The actual heart of Louis XVII enased in a crystal container (he died at the age of 10, and there were some who claimed to be descendants and that he had not actually died; his heart which had been removed in an autopsy was presented as proof, and verified in 2006 by DNA testing).
 Catherine de Medici (her statue was made after Henri III’s death, but before her death. She thought the statue made her look too fat, so she had a second statue made depicting her as much more svelte)
 I don't know which tomb she is buried in.
A  section of the floor which appears to depict quilt squares made with half-square triangles.


 Large statues of Louis XVI and Marie Antionette (which appear to be designed to restore a good public image of them after the return of the monarchy, as they are shown very piously in prayer, with Marie looking quite Mary-like).

A complete Signs of the Zodiac in front of the altar. Two sections are shown.

 A double statue of Louis XII and Anne de Bretagne in which they are laying down almost naked in the lower statues and kneeling completely dressed in the upper statues.
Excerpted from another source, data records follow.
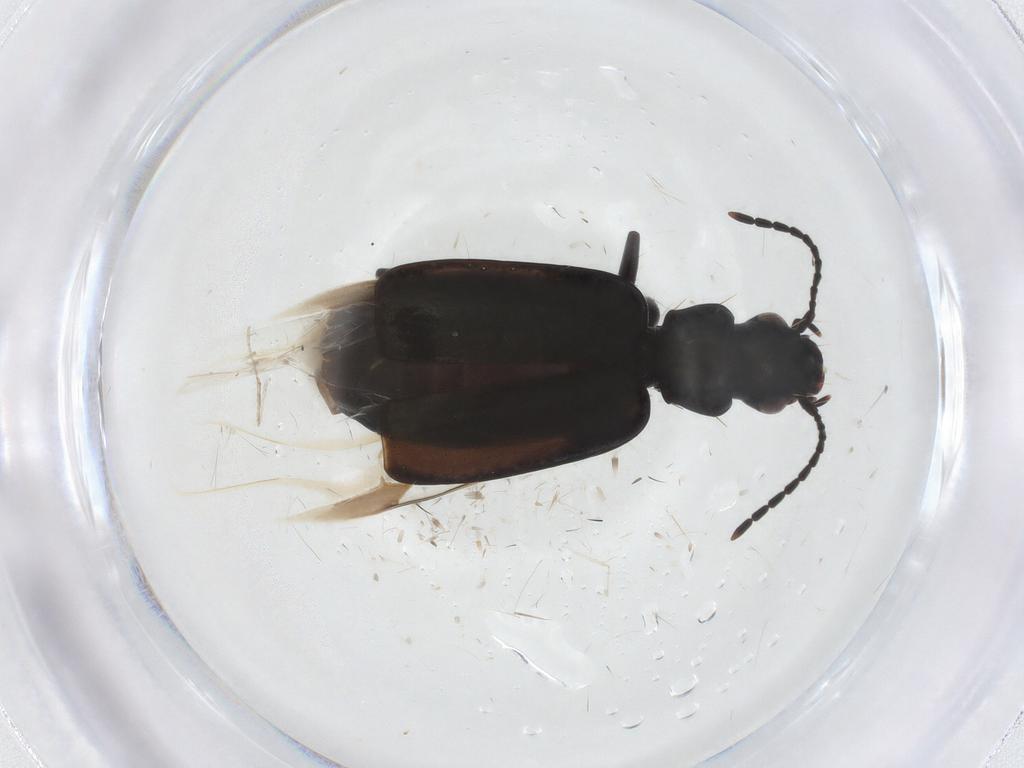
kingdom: Animalia
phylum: Arthropoda
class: Insecta
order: Coleoptera
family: Carabidae
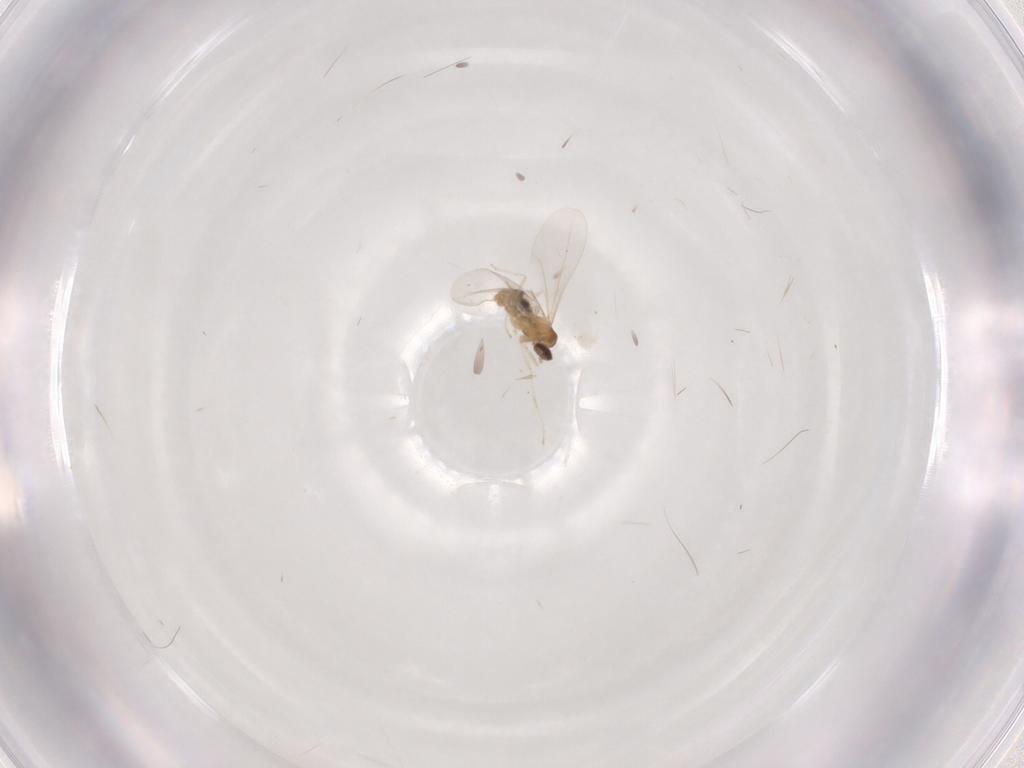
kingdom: Animalia
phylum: Arthropoda
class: Insecta
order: Diptera
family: Cecidomyiidae
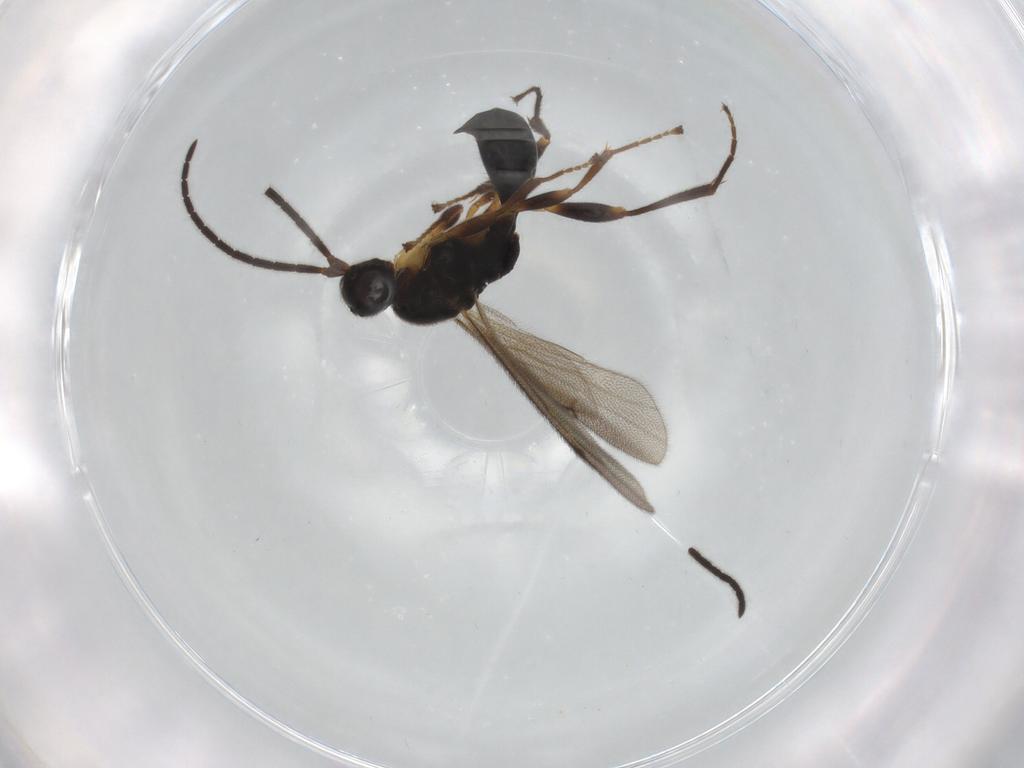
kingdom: Animalia
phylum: Arthropoda
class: Insecta
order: Hymenoptera
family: Proctotrupidae
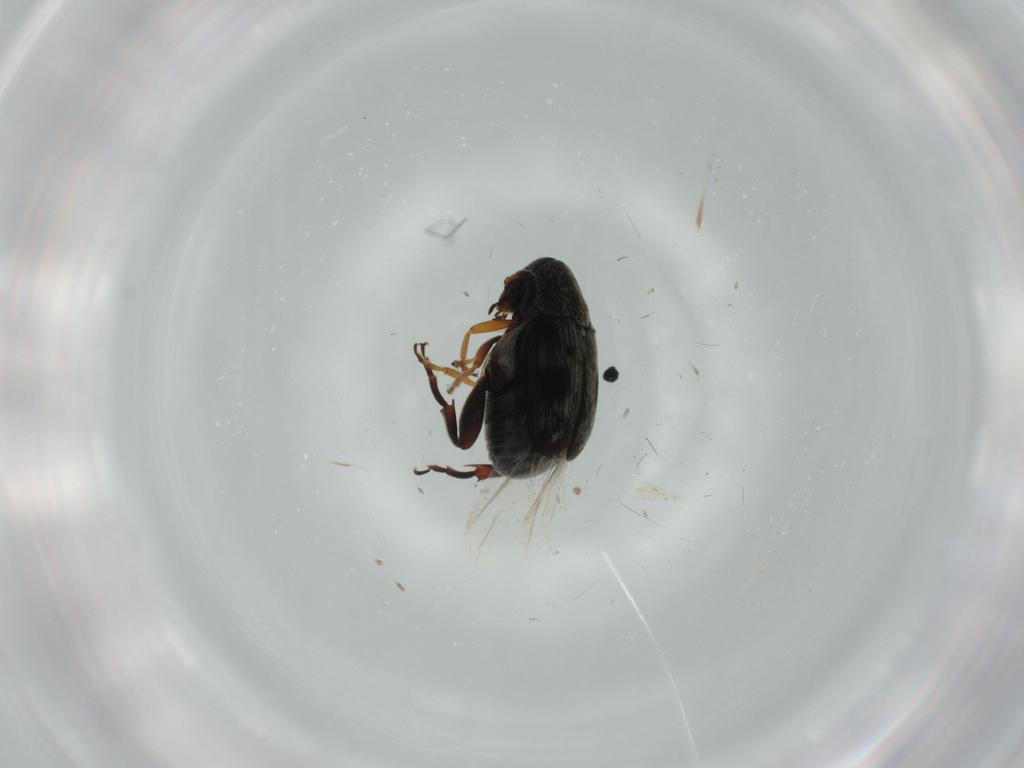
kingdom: Animalia
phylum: Arthropoda
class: Insecta
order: Coleoptera
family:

This tour was followed by an amazing mixed grill (lamb, chicken, pork and steak  with risotto and salad for 10E) in what appeared to be a fast food café. We talked with our server who spoke better English than our French, and who had travelled to British Columbia.  It made me speculate that perhaps fast food workers are better paid and educated in France- as I find it unlikely that a worker at Panera  in Minnesota is paid enough to travel here. We have plenty left for tomorrow’s dinner.

 Our last stop was at the Mono Prix grocery store.   Assuming that the groceries available reflect people’s food desires,  people in Paris love chocolate twice as much as chips.   The chocolate bars have about 2 ½ times the shelf space of chips. And this did not include chocolate in other forms- pieces, cookies, etc.

Seven long shelves of chocolate bars

Five short shelves of chips.  Al bought chicken flavored chips.
Al describes Parisians as being much like New Yorkers, except that they speak French. I think this is mostly true. Several people helped us carry our bags up and down stairs as we travelled from the airport to our apartment by train and Metro.
Unfortunately, I must now sleep- still haven’t walked over to the Eiffel Tower- tomorrow will come, and it will still be here.

Plus tard.


By Al

On the flight from Amsterdam to Paris I was seated next to a man who looked familiar.  I kept thinking he was a musician, but could not remember why I thought that.  I wish I had talked to him, because I later found out he was a musician.  When we were at the luggage area, I saw him talking to another man.  It immediately flashed into my mind that the man he was talking to was the drummer for Mariam and Amadou and the man I had been sitting next to was their guitar player.  Mariam and Amadou are a French-African music group.  Mariam and Amadou  a married couple who are the leaders.  Amy, Drew, and I saw them at the Cedar Cultural Center this summer. Amy has one of their songs as a ring tone.
I thought seeing them in Paris was unusual enough that I broke my rule against approaching famous people and went up to them to tell them how much I had enjoyed their performance.  The drummer was an amazing drummer.  The guitar player has an amazing stage presence as he dances around on stage playing.  They seemed grateful for the compliments and pointed out Mariam and Amadou sitting in some chairs waiting.  They are both blind so they were waiting for other people to get their luggage.  The drummer said it would be okay for me to go up to them.  I did.  I tried some French, but they had an interpreter along, so I could give them a good compliment in English.  They agreed to a picture.  It was an amazing thing to happen.